BeatLeJuce t1_j6mlxjc wrote on January 31, 2023 at 12:11 PM

your question is answered in the abstract itself ("using only pixels and game points as input"), and repeated multiple times in the text ("In our formulation, the agent’s policy π uses the same interface available to human players. It receives raw RGB pixel input x_t from the agent’s first-person perspective at timestep t, produces control actions a_t ∼ π simulating a gamepad, and receives game points ρt attained"). Did you even attempt to read the paper? The concrete architecture showing the CNN is also in Figure S10.

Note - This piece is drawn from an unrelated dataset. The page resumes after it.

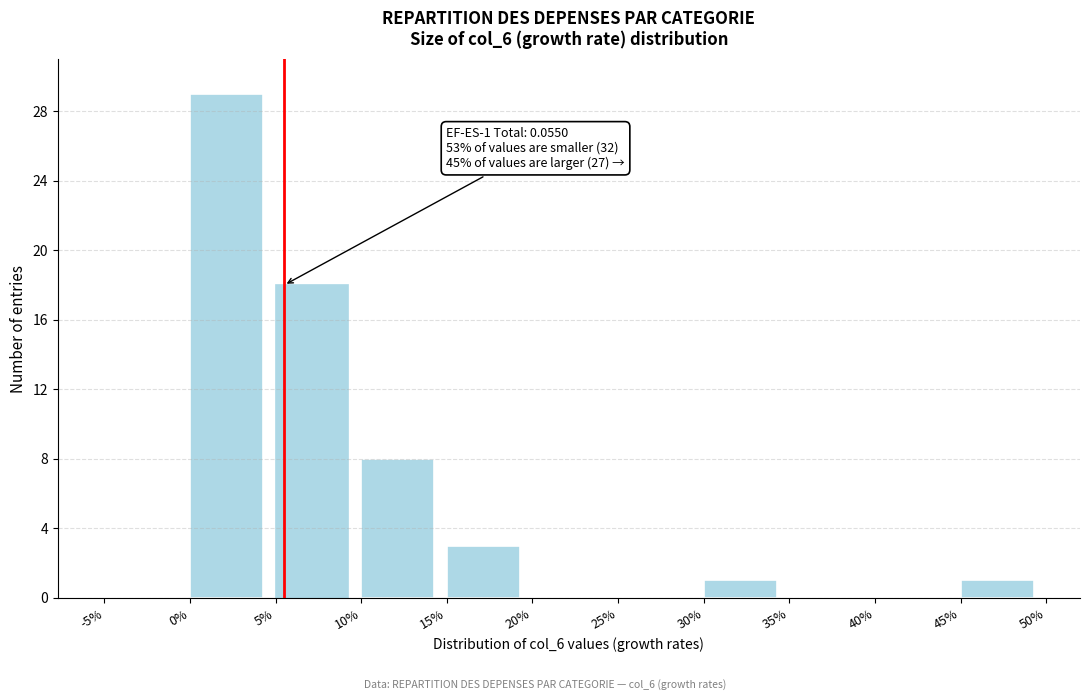

Reading right to left, list all the values displayed in this chart.

45%=1	40%=0	35%=0	30%=1	25%=0	20%=0	15%=3	10%=8	5%=18	0%=29	-5%=0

pfm11231 t1_j6n3emy wrote on January 31, 2023 at 2:39 PM

right my confusion is how it views the rgb pixel input, would you summarize it as it's looking at a screen, a whole image like a human player would, like the little ai is in it's own vr head set. or is it more just looking at numbers and finding a pattern

cruddybanana1102 t1_j6n46op wrote on January 31, 2023 at 2:45 PM

I don't really unserstand the question What do you mean "looking at a screen"? Or "looking at numbers and finding a pattern"?

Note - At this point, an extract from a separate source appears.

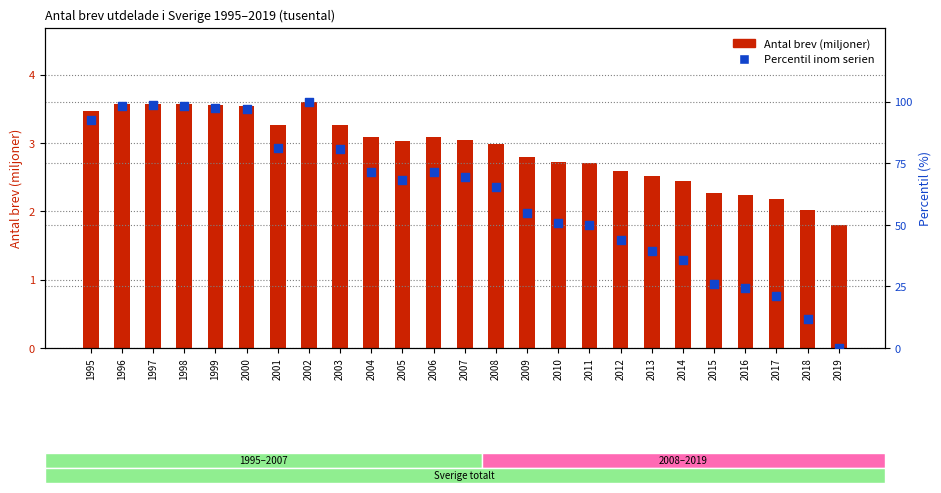

Is the value of Percentil inom serien at 2004 greater than the value of Antal brev (miljoner) at 2003?

Yes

The model takes in multidimensional array as input. That array is all the rgb values at a given instant. Take that to mean whatever suits you.

BeatLeJuce t1_j6n6x9b wrote on January 31, 2023 at 3:04 PM

It looks at the screen. Your question indicate you're not well versed in AI. I'd advise you to read up more on fundamental deep learning techniques if you don't know what a CNN does.

bacon_boat t1_j6n82xv wrote on January 31, 2023 at 3:12 PM

Am I looking at your comment right now, or is it just some number of voltages over the neurons of my visual cortex?

shawdys t1_j6n6r2j wrote on January 31, 2023 at 3:03 PM

The AI agent is a computer program. It does not have eyes or a physical body. Therefore, it only works with things that exist inside a computer, i.e. numbers.